**WRITTEN EXERCISE 1**
Answer these questions from the screenplay text, each on its own line:
(a) What do we now call the printed page size that screenplay layouts were built around?
(b) How many pages long are typical Hollywood movie scripts?
(c) Onto what type were old typewriter fonts errantly mapped?
**WRITTEN EXERCISE 2**
Copy a passage from the screenplay text. Begin at the words "A lot of people" and stop after "scripts are brilliant.".

**TEXT**
## begin
Some documents cannot be published using HTML. In many cases, we shouldn’t even bother trying. In other cases, we have to radically change the appearance and structure of the document. Ideally, we’ll start using custom XML document types—which, finally and at long last, might actually work.

An example of the conundrum of transferring print documents to the web, one that has become legendary in some circles, is the film screenplay.

A lot of people want to write a screenplay. The outcomes for most of these writers are the same: Nobody films and releases their movie. And they all go through the same phase—learning the generations-old “style” of screenplay formatting.

Screenplay

Typewritten screenplay from Die Hard 2.

Originating in the typewriter age, screenplay layouts are custom-engineered so that one printed page (in what we now call U.S. letter size) equals almost exactly one minute of onscreen time. Since most commercial movies run about two hours in length, typical Hollywood movie scripts are 118 to 122 pages long.

Typography is lousy; old typewriter fonts of yesteryear were errantly mapped onto today’s spindly Courier type. But as an example of document engineering, scripts are brilliant.

And now people want to transfer the format—intact—to the web. It’s not going to work.
## end
**SOURCE MATERIAL**
## begin
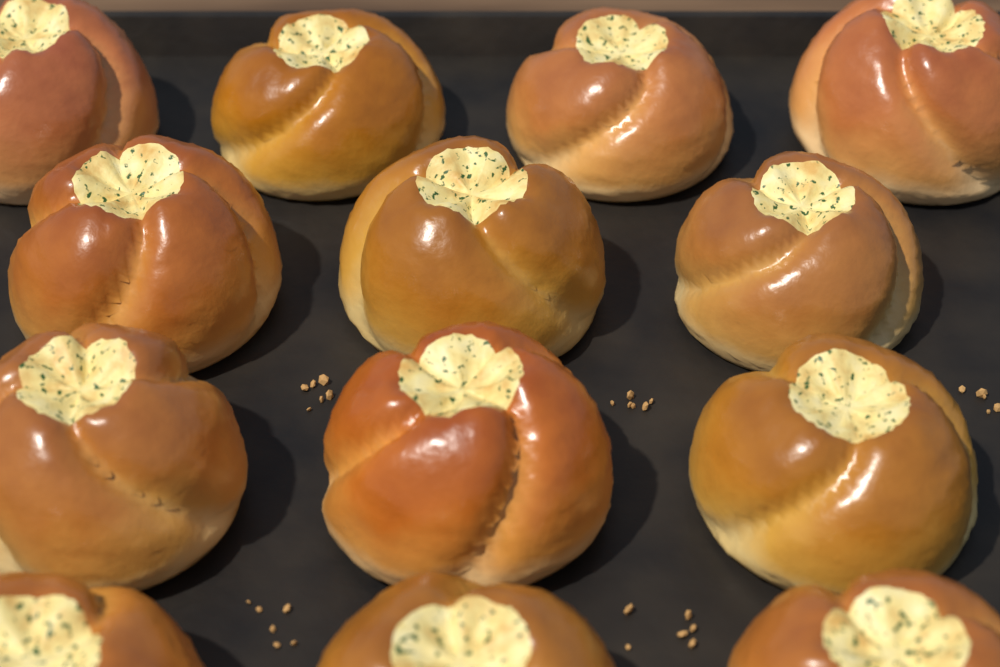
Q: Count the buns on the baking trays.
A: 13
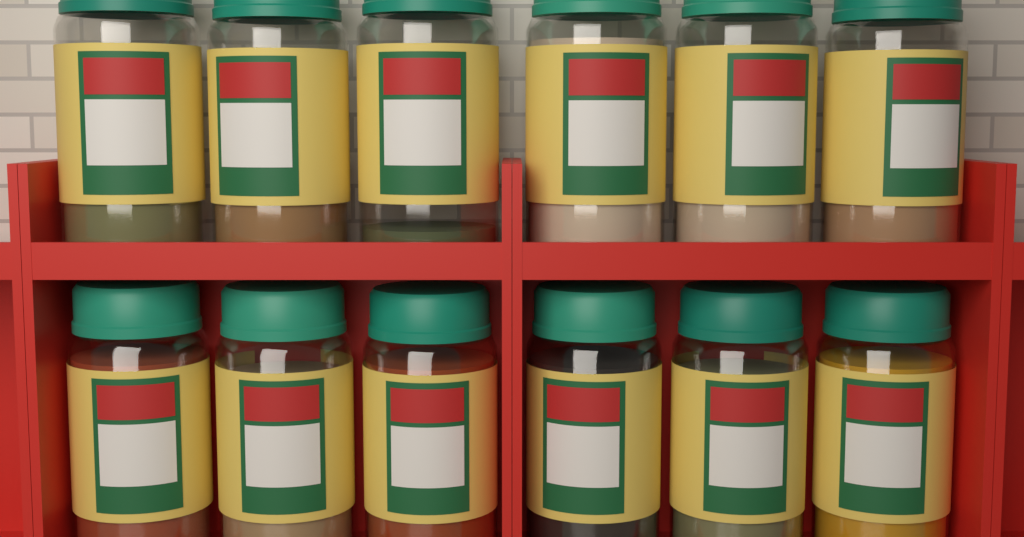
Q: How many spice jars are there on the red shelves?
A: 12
## end
**FINISHED ANSWER 1**
(a) U.S. letter size
(b) 118 to 122 pages
(c) Today's spindly Courier type

**FINISHED ANSWER 2**
A lot of people want to write a screenplay. The outcomes for most of these writers are the same: Nobody films and releases their movie. And they all go through the same phase—learning the generations-old “style” of screenplay formatting.

Screenplay

Typewritten screenplay from Die Hard 2.

Originating in the typewriter age, screenplay layouts are custom-engineered so that one printed page (in what we now call U.S. letter size) equals almost exactly one minute of onscreen time. Since most commercial movies run about two hours in length, typical Hollywood movie scripts are 118 to 122 pages long.

Typography is lousy; old typewriter fonts of yesteryear were errantly mapped onto today’s spindly Courier type. But as an example of document engineering, scripts are brilliant.